Лютует Марьяна, неймётся с вечера. Как почуяла, что куклу её отнимать кто стал, так сама не своя. И кто посмел токмо? Кто супротив её выступить хочет? Уж почти её был, окручен, оплетён. Забрала бы душу Петра, пусть знает да мучается. А теперича, когда есть кто схотел потягаться, и бояться перестанут.
Взяла зеркало, воронье перо да зажгла свечки. Сидит глядит.
— Яви того, кто дорогу мне перешёл, — шепчет. — Яви мне! — мажет по зеркалу пером чёрным, колдует, ворожит.
Дрожит огонёк, будто мается от близости такой, коптит фитиль. Ничего не видно, будто морок какой. Да кто ж посмел?
— Яви того, кто заклятье моё снять хочет, — сызнова приказывает, водя по зеркалу перышком. Как видит, проступает что-то. Вглядывается в темноту. Кажись, баба. Волосья светлые в косу уложены, не молодая, не знает таких Марьяна. И будто знакомое что-то, кажись, похожа на кого.
Токмо отчего Петру помочь хочет? Или дура вовсе, или смерти не страшится.
Поднялась Марьяна и пошла куклу Петрушину делать, не отпустит так просто того, и поплатится за то баба, что решилась супротив ей пойти.
Глава 19
Сам не свой нынче Зосим, поедом себя ест, и кажется, будто призрак Назара повсюду за ним следует. Витает над домом, хочет счастье увесть. Утром встал разбитый, не спал ночью, на жену глядел, думу думал, как жить теперича, когда прошлое в окно стучится? Сидит за столом в каше ложкой ковыряется.
— Случилось чего? — вопрошает Ульяна, а сама Ваське косы заплетает. Сидит Варвара подле отца, яйцо уминает. А тому кусок в горло не лезет.
— Об Настасье размышляю, — говорит, да не там мысли. Поглядывают супруги друг на друга, про Назара думают, а Настасьей прикрываются. И никак встреча та из головы нейдёт. Кажется ему, поджидает где-то Ульяну Назар, а она сбежать с ним хочет. Тады удержал Рябой, так и теперича не отдаст никому.
— Мне намедни сон снился, будто жива дочка, — решилась на рассказ Ульяна. — Будто идёт она лесом да знает куда.

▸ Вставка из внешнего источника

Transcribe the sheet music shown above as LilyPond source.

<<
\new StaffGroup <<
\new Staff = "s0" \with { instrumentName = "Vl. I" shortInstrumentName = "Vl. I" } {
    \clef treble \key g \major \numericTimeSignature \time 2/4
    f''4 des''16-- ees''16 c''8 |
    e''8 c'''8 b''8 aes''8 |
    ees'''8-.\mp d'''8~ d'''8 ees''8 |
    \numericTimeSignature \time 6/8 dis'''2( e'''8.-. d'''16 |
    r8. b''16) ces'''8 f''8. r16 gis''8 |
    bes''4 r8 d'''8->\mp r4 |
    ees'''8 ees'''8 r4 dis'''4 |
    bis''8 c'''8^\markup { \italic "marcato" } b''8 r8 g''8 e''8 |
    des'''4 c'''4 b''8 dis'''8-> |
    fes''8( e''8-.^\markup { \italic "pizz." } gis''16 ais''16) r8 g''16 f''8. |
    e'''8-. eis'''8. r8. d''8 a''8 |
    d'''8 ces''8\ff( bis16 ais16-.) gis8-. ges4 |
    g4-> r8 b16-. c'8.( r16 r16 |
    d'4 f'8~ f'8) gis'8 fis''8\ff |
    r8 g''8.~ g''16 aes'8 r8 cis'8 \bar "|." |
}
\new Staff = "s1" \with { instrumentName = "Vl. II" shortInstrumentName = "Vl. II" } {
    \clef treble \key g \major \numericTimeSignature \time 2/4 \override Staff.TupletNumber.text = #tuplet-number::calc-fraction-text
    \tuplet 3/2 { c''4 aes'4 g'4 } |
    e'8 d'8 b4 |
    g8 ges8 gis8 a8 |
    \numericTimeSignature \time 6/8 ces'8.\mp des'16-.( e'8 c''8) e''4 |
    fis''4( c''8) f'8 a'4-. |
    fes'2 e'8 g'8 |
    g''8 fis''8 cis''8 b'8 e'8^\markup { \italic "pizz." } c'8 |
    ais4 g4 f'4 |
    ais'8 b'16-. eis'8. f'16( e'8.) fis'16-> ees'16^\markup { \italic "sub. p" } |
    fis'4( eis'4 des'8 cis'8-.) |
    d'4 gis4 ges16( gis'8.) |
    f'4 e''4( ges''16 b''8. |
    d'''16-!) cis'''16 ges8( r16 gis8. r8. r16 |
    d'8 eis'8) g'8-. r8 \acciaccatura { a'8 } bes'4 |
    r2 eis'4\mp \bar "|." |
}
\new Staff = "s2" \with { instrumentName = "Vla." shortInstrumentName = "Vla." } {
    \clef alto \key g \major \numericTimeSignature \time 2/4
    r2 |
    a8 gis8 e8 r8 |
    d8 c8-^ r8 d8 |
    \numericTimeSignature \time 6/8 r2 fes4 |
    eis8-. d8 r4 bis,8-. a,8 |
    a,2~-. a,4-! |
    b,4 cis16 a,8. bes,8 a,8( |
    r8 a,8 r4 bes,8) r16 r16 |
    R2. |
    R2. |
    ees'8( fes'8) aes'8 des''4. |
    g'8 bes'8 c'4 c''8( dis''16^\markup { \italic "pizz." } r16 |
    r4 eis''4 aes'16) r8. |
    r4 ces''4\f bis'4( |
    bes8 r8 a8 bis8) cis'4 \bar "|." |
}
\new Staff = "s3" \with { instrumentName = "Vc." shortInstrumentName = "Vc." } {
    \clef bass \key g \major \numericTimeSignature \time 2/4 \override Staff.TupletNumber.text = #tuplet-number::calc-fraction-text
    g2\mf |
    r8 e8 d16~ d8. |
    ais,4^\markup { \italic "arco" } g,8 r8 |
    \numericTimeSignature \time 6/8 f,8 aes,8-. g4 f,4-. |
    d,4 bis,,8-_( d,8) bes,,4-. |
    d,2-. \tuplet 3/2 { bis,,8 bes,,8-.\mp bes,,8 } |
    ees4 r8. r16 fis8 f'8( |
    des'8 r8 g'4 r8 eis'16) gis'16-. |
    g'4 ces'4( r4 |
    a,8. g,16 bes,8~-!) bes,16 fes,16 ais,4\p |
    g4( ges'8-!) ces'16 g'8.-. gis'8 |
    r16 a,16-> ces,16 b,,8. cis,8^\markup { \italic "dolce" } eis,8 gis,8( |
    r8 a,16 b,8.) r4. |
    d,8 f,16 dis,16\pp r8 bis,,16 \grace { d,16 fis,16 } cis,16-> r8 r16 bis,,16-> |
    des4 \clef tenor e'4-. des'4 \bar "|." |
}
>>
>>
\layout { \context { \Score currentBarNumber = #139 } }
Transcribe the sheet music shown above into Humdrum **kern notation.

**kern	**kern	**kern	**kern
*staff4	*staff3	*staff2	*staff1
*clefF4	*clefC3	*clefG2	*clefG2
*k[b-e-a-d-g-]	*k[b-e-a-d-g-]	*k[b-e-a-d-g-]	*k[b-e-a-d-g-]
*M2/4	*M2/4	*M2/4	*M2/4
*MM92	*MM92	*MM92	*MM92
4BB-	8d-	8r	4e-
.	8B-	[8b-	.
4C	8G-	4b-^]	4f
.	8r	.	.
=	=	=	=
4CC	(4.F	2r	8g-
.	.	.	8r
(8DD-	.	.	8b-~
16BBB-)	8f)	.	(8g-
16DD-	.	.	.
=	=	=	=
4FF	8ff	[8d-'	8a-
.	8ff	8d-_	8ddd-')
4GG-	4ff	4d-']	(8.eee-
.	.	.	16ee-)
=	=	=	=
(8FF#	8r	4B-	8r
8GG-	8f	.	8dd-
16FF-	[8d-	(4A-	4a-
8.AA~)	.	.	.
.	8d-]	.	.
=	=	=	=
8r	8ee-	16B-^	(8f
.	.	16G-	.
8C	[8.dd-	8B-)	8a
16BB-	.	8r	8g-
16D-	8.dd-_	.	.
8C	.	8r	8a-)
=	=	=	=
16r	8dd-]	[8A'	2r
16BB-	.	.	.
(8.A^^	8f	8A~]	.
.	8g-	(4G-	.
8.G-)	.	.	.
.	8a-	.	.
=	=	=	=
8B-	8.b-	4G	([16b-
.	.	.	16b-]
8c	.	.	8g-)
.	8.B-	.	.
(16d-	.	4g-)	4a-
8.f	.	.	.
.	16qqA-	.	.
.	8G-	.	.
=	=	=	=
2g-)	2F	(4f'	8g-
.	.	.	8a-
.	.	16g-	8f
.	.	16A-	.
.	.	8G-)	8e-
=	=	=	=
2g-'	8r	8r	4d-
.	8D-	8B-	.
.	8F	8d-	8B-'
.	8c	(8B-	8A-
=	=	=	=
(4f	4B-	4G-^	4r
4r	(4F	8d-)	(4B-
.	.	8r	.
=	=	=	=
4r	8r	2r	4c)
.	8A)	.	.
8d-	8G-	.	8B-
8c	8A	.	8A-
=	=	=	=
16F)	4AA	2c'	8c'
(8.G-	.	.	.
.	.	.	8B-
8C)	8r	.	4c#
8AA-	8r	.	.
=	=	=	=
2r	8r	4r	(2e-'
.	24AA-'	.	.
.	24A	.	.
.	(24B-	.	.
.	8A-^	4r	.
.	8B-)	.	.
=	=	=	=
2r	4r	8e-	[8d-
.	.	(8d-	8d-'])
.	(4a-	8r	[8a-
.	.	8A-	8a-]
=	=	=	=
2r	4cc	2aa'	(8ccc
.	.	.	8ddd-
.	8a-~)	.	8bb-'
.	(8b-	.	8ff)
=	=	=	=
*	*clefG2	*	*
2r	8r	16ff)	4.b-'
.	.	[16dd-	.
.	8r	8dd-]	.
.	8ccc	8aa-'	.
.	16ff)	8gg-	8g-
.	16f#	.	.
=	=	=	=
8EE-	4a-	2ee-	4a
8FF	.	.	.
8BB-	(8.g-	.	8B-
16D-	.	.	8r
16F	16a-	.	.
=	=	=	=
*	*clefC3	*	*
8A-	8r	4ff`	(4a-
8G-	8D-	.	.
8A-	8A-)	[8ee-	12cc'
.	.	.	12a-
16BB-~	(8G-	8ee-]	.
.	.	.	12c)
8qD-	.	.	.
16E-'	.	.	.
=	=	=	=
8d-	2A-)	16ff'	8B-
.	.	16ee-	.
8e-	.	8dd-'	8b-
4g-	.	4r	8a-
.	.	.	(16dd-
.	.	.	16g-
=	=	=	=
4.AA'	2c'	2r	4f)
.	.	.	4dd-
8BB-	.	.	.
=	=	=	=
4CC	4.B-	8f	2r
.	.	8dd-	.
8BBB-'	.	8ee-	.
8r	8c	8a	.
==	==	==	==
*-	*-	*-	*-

Повертается ко мне и говорит: не печалься, вернусь скоро.
— Так сон-то, — тихо ответил Зосим.
— Думаешь, сгинула?
— Не буду я дитя своё раньше времени хоронить. Чую, жива.
— Дай-то Бог, — кивает Ульяна.
Косы лентами завязала, дочку к столу пригласила.
— Ты кады на поля пойдёшь? Небось, без тебя там работники расхлябились.